- Text provided:

————

In an ideal world, every member of your church would financially partner with you to accomplish your church’s mission. Unfortunately, most churches fall victim to the 80/20 rule, where 80 percent of the total giving is done by just 20 percent of the people.
If you want more people to give to your church, you need to understand and address the reasons why they don’t give. Sometimes it’s a lack of spiritual maturity. Other times it’s a knowledge gap, a logistical challenge, or a financial difficulty. As you remove these barriers to giving, more of your congregation will be able to participate in your church’s generosity.
Here are five reasons why people don’t give to your church:
1. They don’t know why giving is important
It might surprise you how many Christians don’t give simply because they don’t know generosity is an important part of the Christian life. Scripture makes it abundantly clear that we’re all stewards and that we’re called to use what God has given us to accomplish his goals. Generosity is a sign of spiritual maturity, and a lack of generosity can be a sign of spiritual immaturity.

————

- Dataset excerpt:

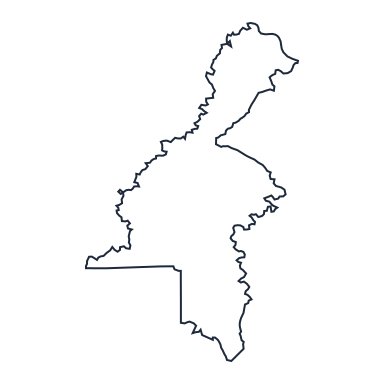 the district of Corbélia, Paraná, Brazil
{"feature_id": "56859067B16321147741741", "entity_name": "Corbélia", "entity_type": "district", "adm_level": 2, "iso_a3": "BRA", "parent_name": "Brazil", "parent_adm1": "Paraná", "projection": "mercator", "projection_center": [-53.229, -24.737], "detail": "fine", "context": "isolated", "style": "outline", "palette": "slate", "viewbox_px": 384, "rotation_deg": 0, "n_neighbors": 0, "source": "geoboundaries", "source_scale": "gbopen_adm2", "svg_char_len": 4499}
<svg xmlns="http://www.w3.org/2000/svg" viewBox="0 0 384 384"><path d="M298.0,60.8L292.4,58.8L287.4,56.4L283.4,52.3L281.8,49.0L281.1,45.0L280.6,41.4L279.0,37.8L277.5,36.0L275.3,34.6L272.4,33.9L265.2,34.3L261.1,33.5L258.8,30.9L258.5,27.9L257.2,25.2L254.8,23.8L250.6,23.0L247.5,23.6L248.4,26.3L250.2,28.3L246.9,29.7L242.9,27.8L240.2,30.8L238.9,33.9L236.3,34.6L234.0,34.7L232.9,32.7L230.8,35.7L227.9,34.6L226.9,37.4L226.7,39.8L227.1,43.8L224.7,44.3L221.5,44.9L222.0,48.1L220.2,49.9L219.9,53.3L216.8,55.9L215.9,58.4L213.5,59.9L213.3,62.2L212.0,64.5L211.1,67.5L212.5,69.1L214.6,70.9L213.0,74.6L210.8,74.2L206.9,72.5L206.0,76.2L209.5,82.5L212.0,84.6L213.2,88.0L215.0,90.9L212.7,94.2L213.2,97.8L206.1,98.6L206.2,101.8L207.9,104.4L205.6,105.5L201.4,104.8L199.2,108.0L201.9,109.0L204.1,111.1L206.7,112.8L203.3,114.6L201.2,113.7L199.1,116.1L200.2,119.1L197.4,121.8L194.5,123.2L195.7,125.3L198.2,126.1L197.3,128.7L194.7,128.9L191.8,129.8L192.5,132.7L189.9,132.2L186.6,132.4L185.7,134.9L185.0,138.8L183.3,136.7L180.7,138.5L177.5,138.4L175.1,137.8L172.7,140.1L170.8,142.1L166.8,140.6L163.5,140.9L160.9,141.9L162.2,144.6L162.3,147.5L162.1,150.4L164.5,151.5L166.6,151.7L165.9,154.4L163.0,155.7L158.9,155.5L156.1,156.0L156.0,158.5L153.8,159.0L151.5,160.5L150.0,162.7L147.7,163.0L145.7,163.2L147.8,166.1L145.4,169.1L142.4,170.1L140.7,172.3L139.7,174.5L136.3,173.8L136.4,176.9L134.3,182.2L137.6,183.0L139.0,186.5L136.9,186.3L134.1,186.5L132.7,188.7L131.0,190.1L128.5,189.8L126.3,190.2L123.0,192.4L123.5,195.8L121.6,199.4L122.1,203.2L119.1,205.0L116.5,205.7L118.3,207.8L118.7,210.1L116.6,210.5L117.0,213.1L119.3,215.7L121.5,217.3L121.9,221.1L125.3,221.4L127.7,220.7L129.9,223.4L127.3,225.7L128.0,228.5L131.8,229.5L130.0,231.1L129.3,233.9L128.7,236.4L129.3,239.5L128.9,242.5L130.4,245.4L129.7,248.8L126.1,248.3L123.9,246.3L120.0,247.2L120.0,249.9L117.6,251.7L114.7,249.9L112.3,247.0L110.2,250.3L106.4,253.1L103.6,255.9L100.7,256.4L98.4,257.5L97.0,259.9L94.6,258.3L91.8,256.6L89.0,256.8L88.1,258.9L87.1,260.8L87.0,263.9L86.0,266.0L86.0,268.2L105.3,268.3L160.7,266.4L173.4,266.3L174.5,269.3L178.7,270.9L180.8,270.9L180.8,275.5L180.8,277.8L180.9,301.0L180.9,322.8L184.6,323.4L187.4,322.2L189.6,321.6L193.7,323.3L196.1,325.7L192.7,333.1L195.7,332.2L198.9,331.8L200.6,329.7L202.1,335.0L212.8,339.8L212.8,337.5L215.0,337.5L217.9,339.9L219.3,342.2L220.5,344.6L221.1,347.6L222.6,350.2L224.6,354.5L225.8,356.3L227.0,360.0L231.3,361.0L243.6,348.8L243.1,344.2L243.7,341.9L241.6,340.2L240.6,335.8L239.6,333.7L241.1,331.6L240.4,329.1L239.8,326.6L239.7,323.7L240.1,321.3L241.0,318.2L242.1,315.8L243.5,312.9L244.3,308.4L245.0,304.5L248.2,303.1L248.7,300.6L251.5,299.4L249.9,297.1L247.6,294.9L245.0,293.9L245.7,291.2L248.0,289.2L249.3,286.9L246.9,283.8L243.9,281.6L240.8,282.5L238.6,281.0L241.2,278.5L244.0,277.1L246.1,273.5L242.8,269.9L240.4,268.4L239.9,265.7L241.0,262.7L238.4,262.0L236.6,260.3L239.2,258.1L241.4,257.5L244.3,257.3L244.8,254.5L243.4,251.9L241.0,251.0L238.9,251.4L235.7,249.4L233.7,247.1L235.5,244.9L235.8,242.0L232.8,241.0L230.6,238.4L231.4,236.0L233.2,234.6L234.5,232.1L233.2,227.9L234.5,225.7L237.6,225.2L240.4,225.4L243.4,227.1L244.0,229.5L246.7,229.5L249.4,229.0L249.0,225.3L251.9,223.9L254.5,224.3L255.0,221.9L253.4,220.3L251.6,217.4L249.6,215.8L251.5,214.3L253.8,214.8L255.9,214.2L258.3,217.0L260.4,216.5L262.3,215.8L264.0,214.0L264.2,211.0L266.8,210.8L267.9,206.8L270.6,206.5L271.4,211.8L273.8,211.4L275.2,209.1L277.3,207.6L273.0,205.6L271.4,204.1L269.4,201.7L265.8,200.7L264.3,198.3L268.6,196.7L271.4,195.5L273.0,197.2L274.5,199.5L278.2,198.6L279.6,196.5L283.1,196.4L285.6,194.4L284.5,189.7L281.3,187.5L278.7,186.7L276.0,186.0L273.7,183.4L274.5,179.3L270.6,179.0L269.7,175.7L270.7,172.4L267.2,170.9L265.0,167.6L262.7,165.0L258.2,162.5L254.4,159.5L250.5,157.8L246.9,156.0L245.0,154.9L237.5,150.2L231.4,148.0L227.9,146.1L225.3,146.3L223.1,146.2L221.2,146.9L216.0,144.2L216.2,138.0L218.3,137.5L220.8,135.3L225.3,134.1L226.0,130.6L227.9,128.7L230.1,128.2L232.2,126.9L233.3,123.2L235.7,122.6L238.7,120.8L240.4,118.8L242.3,117.7L244.5,116.1L246.2,113.6L249.0,112.2L248.9,109.8L251.6,104.4L254.2,100.4L258.6,92.8L262.1,92.0L266.0,90.6L270.1,89.4L273.9,90.7L274.4,86.3L272.4,84.6L271.1,80.8L269.6,77.4L271.1,76.0L273.0,74.8L275.2,73.9L275.7,70.3L278.2,69.8L280.8,71.2L283.4,73.5L287.7,73.1L291.1,71.1L292.7,67.7L293.6,65.0L295.4,63.1L297.5,63.0L298.0,60.8ZM227.1,43.8L229.8,41.1L231.1,46.5L227.1,43.8ZM123.0,192.4L120.0,189.8L118.3,191.6L120.7,193.9L123.0,192.4Z" fill="none" stroke="#1e293b" stroke-width="2"/></svg>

————

- What you are asked to do:
Reproduce the passage on church giving above word for word, in full. The data has no connection to the passage on church giving.

- Full output:
In an ideal world, every member of your church would financially partner with you to accomplish your church’s mission. Unfortunately, most churches fall victim to the 80/20 rule, where 80 percent of the total giving is done by just 20 percent of the people.
If you want more people to give to your church, you need to understand and address the reasons why they don’t give. Sometimes it’s a lack of spiritual maturity. Other times it’s a knowledge gap, a logistical challenge, or a financial difficulty. As you remove these barriers to giving, more of your congregation will be able to participate in your church’s generosity.
Here are five reasons why people don’t give to your church:
1. They don’t know why giving is important
It might surprise you how many Christians don’t give simply because they don’t know generosity is an important part of the Christian life. Scripture makes it abundantly clear that we’re all stewards and that we’re called to use what God has given us to accomplish his goals. Generosity is a sign of spiritual maturity, and a lack of generosity can be a sign of spiritual immaturity.